• DESCRIPTION OF THE TASK:
Quote the lines below from the one containing "X123884000Y-88138000D03*" to the final line, both ends included; exclude the pictures.

#####

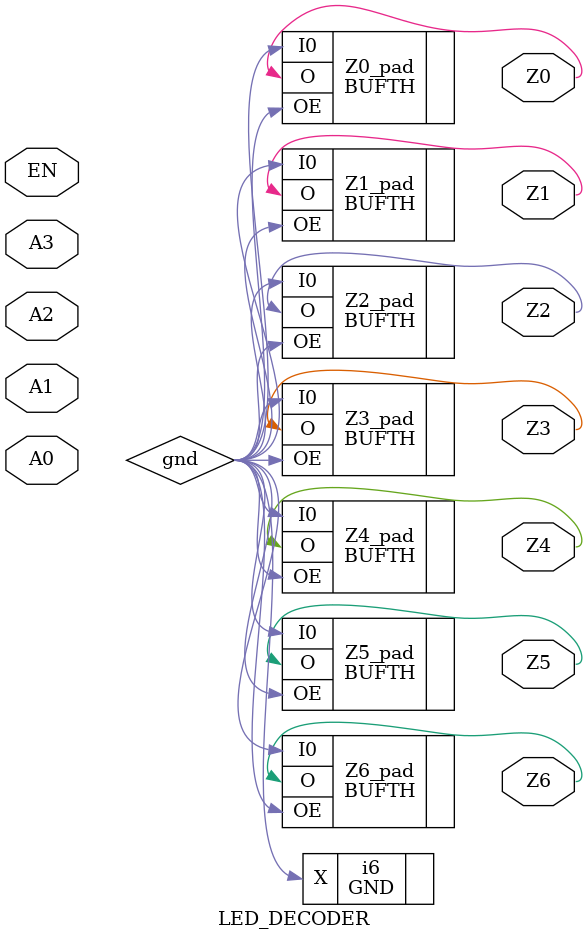
<source format=v>

module LED_DECODER (EN, A0, A1, A2, A3, Z0, Z1, Z2, Z3, Z4, 
            Z5, Z6) /* synthesis syn_module_defined=1 */ ;   // led_decoder.v(1[8:19])
    input EN;   // led_decoder.v(2[11:13])
    input A0;   // led_decoder.v(2[14:16])
    input A1;   // led_decoder.v(2[17:19])
    input A2;   // led_decoder.v(2[20:22])
    input A3;   // led_decoder.v(2[23:25])
    output Z0;   // led_decoder.v(3[12:14])
    output Z1;   // led_decoder.v(3[15:17])
    output Z2;   // led_decoder.v(3[18:20])
    output Z3;   // led_decoder.v(3[21:23])
    output Z4;   // led_decoder.v(3[24:26])
    output Z5;   // led_decoder.v(3[27:29])
    output Z6;   // led_decoder.v(3[30:32])
    
    
    wire EN_c, A0_c, A1_c, A2_c, A3_c, pwr, gnd;
    
    BUFTH Z1_pad (.O(Z1), .I0(gnd), .OE(gnd));   // E:/Bin/lse/userware/NT/SYNTHESIS_HEADERS/mach.v(76[8:13])
    BUFTH Z0_pad (.O(Z0), .I0(gnd), .OE(gnd));   // E:/Bin/lse/userware/NT/SYNTHESIS_HEADERS/mach.v(76[8:13])
    BUFTH Z2_pad (.O(Z2), .I0(gnd), .OE(gnd));   // E:/Bin/lse/userware/NT/SYNTHESIS_HEADERS/mach.v(76[8:13])
    BUFTH Z3_pad (.O(Z3), .I0(gnd), .OE(gnd));   // E:/Bin/lse/userware/NT/SYNTHESIS_HEADERS/mach.v(76[8:13])
    BUFTH Z4_pad (.O(Z4), .I0(gnd), .OE(gnd));   // E:/Bin/lse/userware/NT/SYNTHESIS_HEADERS/mach.v(76[8:13])
    BUFTH Z5_pad (.O(Z5), .I0(gnd), .OE(gnd));   // E:/Bin/lse/userware/NT/SYNTHESIS_HEADERS/mach.v(76[8:13])
    BUFTH Z6_pad (.O(Z6), .I0(gnd), .OE(gnd));   // E:/Bin/lse/userware/NT/SYNTHESIS_HEADERS/mach.v(76[8:13])
    VCC i44 (.X(pwr));
    IBUF EN_pad (.O(EN_c), .I0(EN));   // E:/Bin/lse/userware/NT/SYNTHESIS_HEADERS/mach.v(186[8:12])
    GND i6 (.X(gnd));
    IBUF A0_pad (.O(A0_c), .I0(A0));   // E:/Bin/lse/userware/NT/SYNTHESIS_HEADERS/mach.v(186[8:12])
    IBUF A1_pad (.O(A1_c), .I0(A1));   // E:/Bin/lse/userware/NT/SYNTHESIS_HEADERS/mach.v(186[8:12])
    IBUF A2_pad (.O(A2_c), .I0(A2));   // E:/Bin/lse/userware/NT/SYNTHESIS_HEADERS/mach.v(186[8:12])
    IBUF A3_pad (.O(A3_c), .I0(A3));   // E:/Bin/lse/userware/NT/SYNTHESIS_HEADERS/mach.v(186[8:12])
    
endmodule
//
// Verilog Description of module VCC
// module not written out since it is a black-box. 
//

//
// Verilog Description of module GND
// module not written out since it is a black-box. 
//


</source>
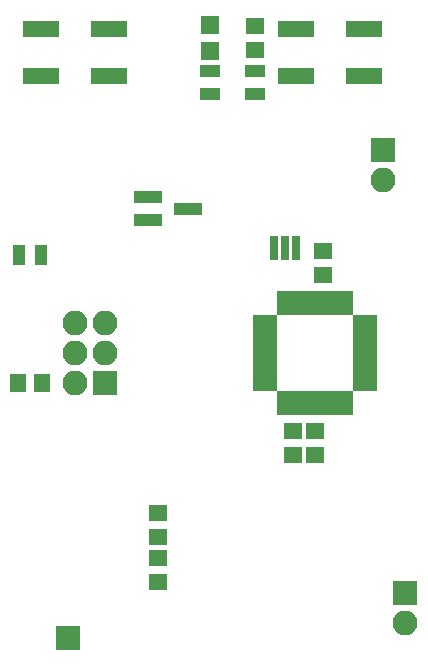
<source format=gbr>
G04 #@! TF.FileFunction,Soldermask,Top*
%FSLAX46Y46*%
G04 Gerber Fmt 4.6, Leading zero omitted, Abs format (unit mm)*
G04 Created by KiCad (PCBNEW 4.0.7-e2-6376~58~ubuntu14.04.1) date Sat Jan 13 14:54:45 2018*
%MOMM*%
%LPD*%
G01*
G04 APERTURE LIST*
%ADD10C,0.100000*%
%ADD11R,1.400000X1.650000*%
%ADD12R,1.650000X1.400000*%
%ADD13R,1.600000X1.600000*%
%ADD14R,2.100000X2.100000*%
%ADD15O,2.100000X2.100000*%
%ADD16R,1.700000X1.100000*%
%ADD17R,1.100000X1.700000*%
%ADD18R,0.950000X2.000000*%
%ADD19R,2.000000X0.950000*%
%ADD20R,2.400000X1.050000*%
%ADD21R,3.150000X1.400000*%
%ADD22R,0.700000X2.000000*%
G04 APERTURE END LIST*
D10*
D11*
X111490000Y-102870000D03*
X109490000Y-102870000D03*
D12*
X132715000Y-106950000D03*
X132715000Y-108950000D03*
X135255000Y-93710000D03*
X135255000Y-91710000D03*
X121285000Y-117745000D03*
X121285000Y-119745000D03*
X134620000Y-106950000D03*
X134620000Y-108950000D03*
X121285000Y-115935000D03*
X121285000Y-113935000D03*
X129540000Y-74660000D03*
X129540000Y-72660000D03*
D13*
X125730000Y-74760000D03*
X125730000Y-72560000D03*
D14*
X140335000Y-83185000D03*
D15*
X140335000Y-85725000D03*
D14*
X113665000Y-124460000D03*
X142240000Y-120650000D03*
D15*
X142240000Y-123190000D03*
D14*
X116840000Y-102870000D03*
D15*
X114300000Y-102870000D03*
X116840000Y-100330000D03*
X114300000Y-100330000D03*
X116840000Y-97790000D03*
X114300000Y-97790000D03*
D16*
X125730000Y-76520000D03*
X125730000Y-78420000D03*
X129540000Y-78420000D03*
X129540000Y-76520000D03*
D17*
X109540000Y-92075000D03*
X111440000Y-92075000D03*
D18*
X137420000Y-96080000D03*
X136620000Y-96080000D03*
X135820000Y-96080000D03*
X135020000Y-96080000D03*
X134220000Y-96080000D03*
X133420000Y-96080000D03*
X132620000Y-96080000D03*
X131820000Y-96080000D03*
D19*
X130370000Y-97530000D03*
X130370000Y-98330000D03*
X130370000Y-99130000D03*
X130370000Y-99930000D03*
X130370000Y-100730000D03*
X130370000Y-101530000D03*
X130370000Y-102330000D03*
X130370000Y-103130000D03*
D18*
X131820000Y-104580000D03*
X132620000Y-104580000D03*
X133420000Y-104580000D03*
X134220000Y-104580000D03*
X135020000Y-104580000D03*
X135820000Y-104580000D03*
X136620000Y-104580000D03*
X137420000Y-104580000D03*
D19*
X138870000Y-103130000D03*
X138870000Y-102330000D03*
X138870000Y-101530000D03*
X138870000Y-100730000D03*
X138870000Y-99930000D03*
X138870000Y-99130000D03*
X138870000Y-98330000D03*
X138870000Y-97530000D03*
D20*
X120464000Y-87188000D03*
X120464000Y-89088000D03*
X123884000Y-88138000D03*
D21*
X133015000Y-72930000D03*
X138765000Y-72930000D03*
X138765000Y-76930000D03*
X133015000Y-76930000D03*
X111425000Y-72930000D03*
X117175000Y-72930000D03*
X117175000Y-76930000D03*
X111425000Y-76930000D03*
D22*
X132080000Y-91440000D03*
X131130000Y-91440000D03*
X133030000Y-91440000D03*
M02*

</source>
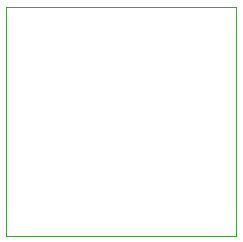
<source format=gbr>
%TF.GenerationSoftware,KiCad,Pcbnew,(7.0.0)*%
%TF.CreationDate,2023-04-14T14:06:49+02:00*%
%TF.ProjectId,ATtiny-final,41547469-6e79-42d6-9669-6e616c2e6b69,rev?*%
%TF.SameCoordinates,Original*%
%TF.FileFunction,Profile,NP*%
%FSLAX46Y46*%
G04 Gerber Fmt 4.6, Leading zero omitted, Abs format (unit mm)*
G04 Created by KiCad (PCBNEW (7.0.0)) date 2023-04-14 14:06:49*
%MOMM*%
%LPD*%
G01*
G04 APERTURE LIST*
%TA.AperFunction,Profile*%
%ADD10C,0.100000*%
%TD*%
G04 APERTURE END LIST*
D10*
X141528000Y-89400000D02*
X161000000Y-89400000D01*
X161000000Y-89400000D02*
X161000000Y-108800000D01*
X161000000Y-108800000D02*
X141528000Y-108800000D01*
X141528000Y-108800000D02*
X141528000Y-89400000D01*
M02*

</source>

#####

• ANSWER TO THE EXERCISE:
X123884000Y-88138000D03*
D21*
X133015000Y-72930000D03*
X138765000Y-72930000D03*
X138765000Y-76930000D03*
X133015000Y-76930000D03*
X111425000Y-72930000D03*
X117175000Y-72930000D03*
X117175000Y-76930000D03*
X111425000Y-76930000D03*
D22*
X132080000Y-91440000D03*
X131130000Y-91440000D03*
X133030000Y-91440000D03*
M02*

</source>
<source format=gbr>
%TF.GenerationSoftware,KiCad,Pcbnew,(7.0.0)*%
%TF.CreationDate,2023-04-14T14:06:49+02:00*%
%TF.ProjectId,ATtiny-final,41547469-6e79-42d6-9669-6e616c2e6b69,rev?*%
%TF.SameCoordinates,Original*%
%TF.FileFunction,Profile,NP*%
%FSLAX46Y46*%
G04 Gerber Fmt 4.6, Leading zero omitted, Abs format (unit mm)*
G04 Created by KiCad (PCBNEW (7.0.0)) date 2023-04-14 14:06:49*
%MOMM*%
%LPD*%
G01*
G04 APERTURE LIST*
%TA.AperFunction,Profile*%
%ADD10C,0.100000*%
%TD*%
G04 APERTURE END LIST*
D10*
X141528000Y-89400000D02*
X161000000Y-89400000D01*
X161000000Y-89400000D02*
X161000000Y-108800000D01*
X161000000Y-108800000D02*
X141528000Y-108800000D01*
X141528000Y-108800000D02*
X141528000Y-89400000D01*
M02*

</source>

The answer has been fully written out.